EXPLORE THE MATERIAL:
1 - Change the aprepitant abstract from "BACKGROUND: Aprepitant is" up to and including "following aprepitant treatment.", putting "itching" in place of "pruritus".
2 - Extend the abstract on aprepitant for lymphoma-associated pruritus, picking up after its final sentence.

TEXT:
★ ★ ★ ★ ★ ★ ★

Literature DB >> 28302100

Aprepitant for refractory cutaneous T-cell lymphoma-associated pruritus: 4 cases and a review of the literature.

Johanna S Song1,2,3, Marianne Tawa4, Nicole G Chau2, Thomas S Kupper1,4,3, Nicole R LeBoeuf5,6,7.   

Abstract

BACKGROUND: Aprepitant is an FDA-approved medication for chemotherapy-induced nausea and vomiting. It blocks substance P binding to neurokinin-1; substance P has been implicated in itch pathways both as a local and global mediator. CASE PRESENTATIONS: We report a series of four patients, diagnosed with cutaneous T-cell lymphoma, who experienced full body pruritus recalcitrant to standard therapies. All patients experienced rapid symptom improvement (within days) following aprepitant treatment.
CONCLUSION: Aprepitant has been shown in small studies to be efficacious for treating chronic and malignancy-associated pruritus. Prior studies have shown no change in clinical efficacy of chemotherapeutics with concurrent aprepitant administration. These cases further demonstrate that aprepitant can be considered as a therapeutic option in malignancy-associated pruritus and further support the need for larger clinical trials.

★ ★ ★ ★ ★ ★ ★

INPUT DATA:
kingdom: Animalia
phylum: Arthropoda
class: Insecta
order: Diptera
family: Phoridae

★ ★ ★ ★ ★ ★ ★

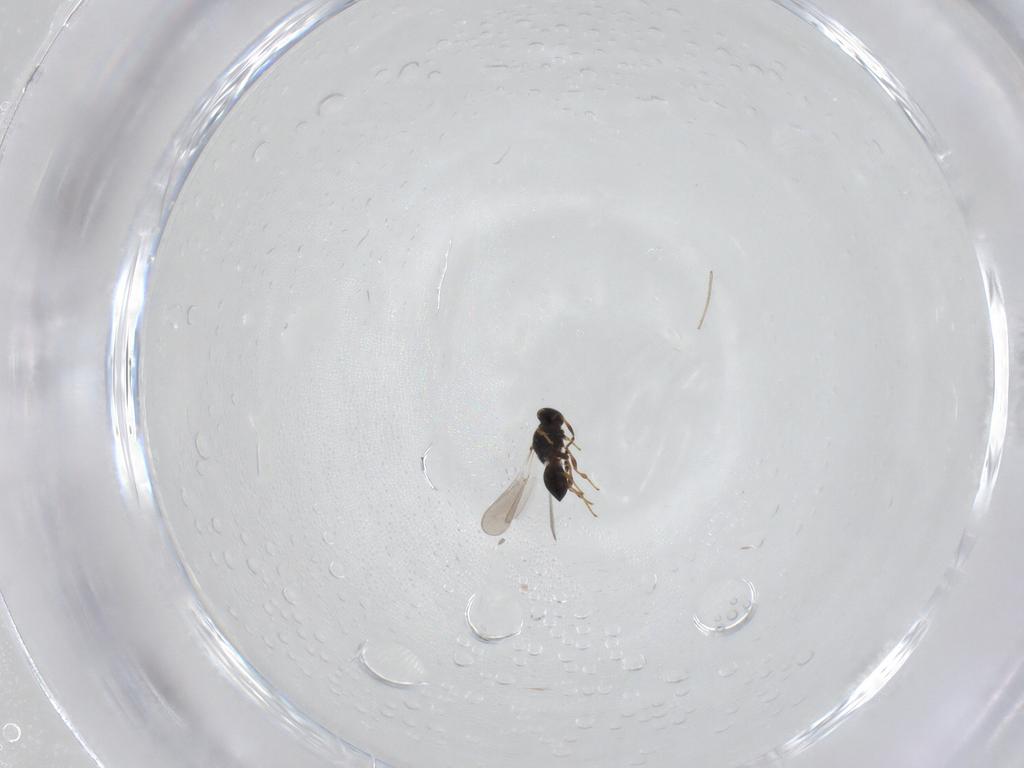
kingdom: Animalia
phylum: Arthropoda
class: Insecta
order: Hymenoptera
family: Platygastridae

★ ★ ★ ★ ★ ★ ★

SET OF ANSWERS:
1 -
BACKGROUND: Aprepitant is an FDA-approved medication for chemotherapy-induced nausea and vomiting. It blocks substance P binding to neurokinin-1; substance P has been implicated in itch pathways both as a local and global mediator. CASE PRESENTATIONS: We report a series of four patients, diagnosed with cutaneous T-cell lymphoma, who experienced full body itching recalcitrant to standard therapies. All patients experienced rapid symptom improvement (within days) following aprepitant treatment.

2 -
Entities:  

Keywords:  Aprepitant; Case report; Cutaneous T-cell lymphoma; Emend; Itch; Pruritus

Mesh:

Substances:

Year:  2017        PMID: 28302100      PMCID: PMC5356405          DOI: 10.1186/s12885-017-3194-8

Source DB:  PubMed          Journal:  BMC Cancer        ISSN: 1471-2407            Impact factor:   4.430


Background

Aprepitant (Emend; Merck & Co Inc) has been approved for use as an antiemetic in patients receiving chemotherapy. It blocks the binding of substance P to its receptor, neurokinin-1, which plays a role in pathways that induce nausea and vomiting. Recently in the literature, there have been multiple successful case reports of aprepitant use for pruritus. We report four cases of successful use of aprepitant for generalized pruritus in patients diagnosed with cutaneous T-cell lymphoma (CTCL) and review the available clinical literature.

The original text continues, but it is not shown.